Madrid, 11 jun (EFE).- Amnistía Internacional, Médicos Sin Fronteras (MSF), Oxfam Intermón y más de una decena de ONG denunciaron este jueves que la aplicación del Pacto Europeo de Migración y Asilo, que entra en vigor mañana viernes, puede poner en riesgo el análisis individualizado de las solicitudes de asilo y aumentar el riesgo de detención y restricciones a la movilidad.
Las ONG advierten que el Pacto Europeo se suma al acuerdo alcanzado el 1 de junio sobre el Reglamento europeo de Retorno, «que amplía el uso de la detención e incorpora medidas punitivas y coercitivas para intensificar las deportaciones» y a otras normativas como la del tercer país seguro o la lista de países de origen considerados seguros, que incluyen algunas naciones «con graves deficiencias en derechos humanos».
En un comunicado conjunto, las organizaciones mostraron su preocupación ante este paquete normativo, que amplía los supuestos en los que las solicitudes de protección internacional podrán examinarse mediante procedimientos especiales menos garantistas y con plazos reducidos.
Un sistema que, para estas oenegés, favorece el uso de centros cerrados o de detención, incluso para menores y personas en situación de vulnerabilidad.
La normativa establece un procedimiento exprés de 12 semanas desde la llegada irregular del migrante que incluye el examen de la solicitud y, si es denegada, la resolución sobre el retorno, período en el que además, jurídicamente, no se considerará que el migrante se encuentra en territorio europeo.
Este canal rápido se aplicará de forma obligatoria a los solicitantes que supongan un riesgo para la seguridad o procedan de países con una tasa de reconocimiento de asilo inferior al 20 % en la UE.
Las organizaciones opinan que la creación de ese procedimiento puede poner en riesgo el examen de otras formas de protección o residencia y afectar a los derechos fundamentales y al principio de no devolución.
Para las entidades firmantes -entre las que también están Médicos del Mundo, Cáritas y el Servicio Jesuita a Migrantes- la aplicación del pacto puede ir en contra del interés superior de la infancia, por lo que piden evaluar individualmente el interés superior de cada niño y adolescente y garantizar que sean escuchados y puedan participar en el procedimiento.
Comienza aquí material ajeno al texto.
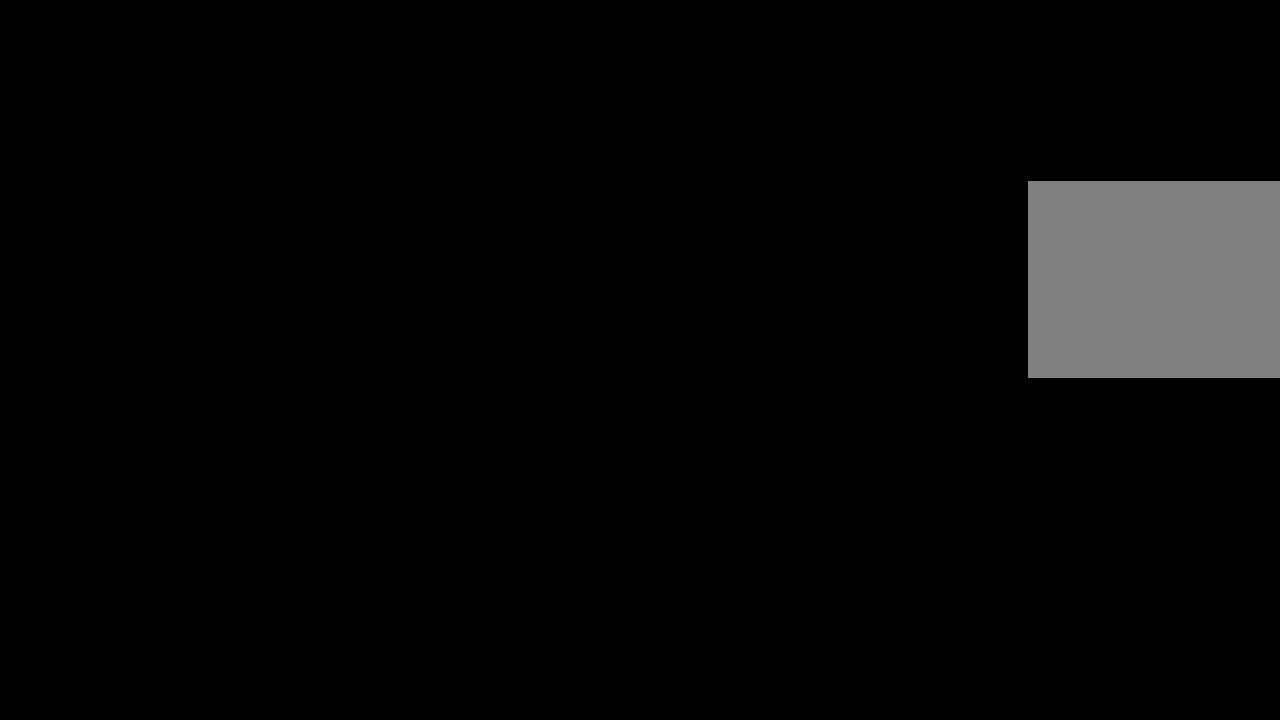
{"buttons": ["B"], "left_stick": "center", "right_stick": "center", "events": [[50, "A", "up"], [450, "B", "down"]]}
En cuanto al proceso de triaje en el control en frontera, reclamaron asistencia letrada gratuita y especializada durante todo el procedimiento, interpretación de calidad desde el registro de solicitud, personal médico cualificado, limitación de la toma de datos biométricos de menores de 14 años a supuestos solo necesarios y sin coerción y reglamentación clara sobre los lugares donde se realice.
Las oenegés denunciaron que, «a pesar de los esfuerzos de la sociedad civil organizada y de las poblaciones afectadas», no han recibido «una información precisa» sobre las medidas concretas que se van a llevar a cabo cuando el pacto entre mañana en vigor.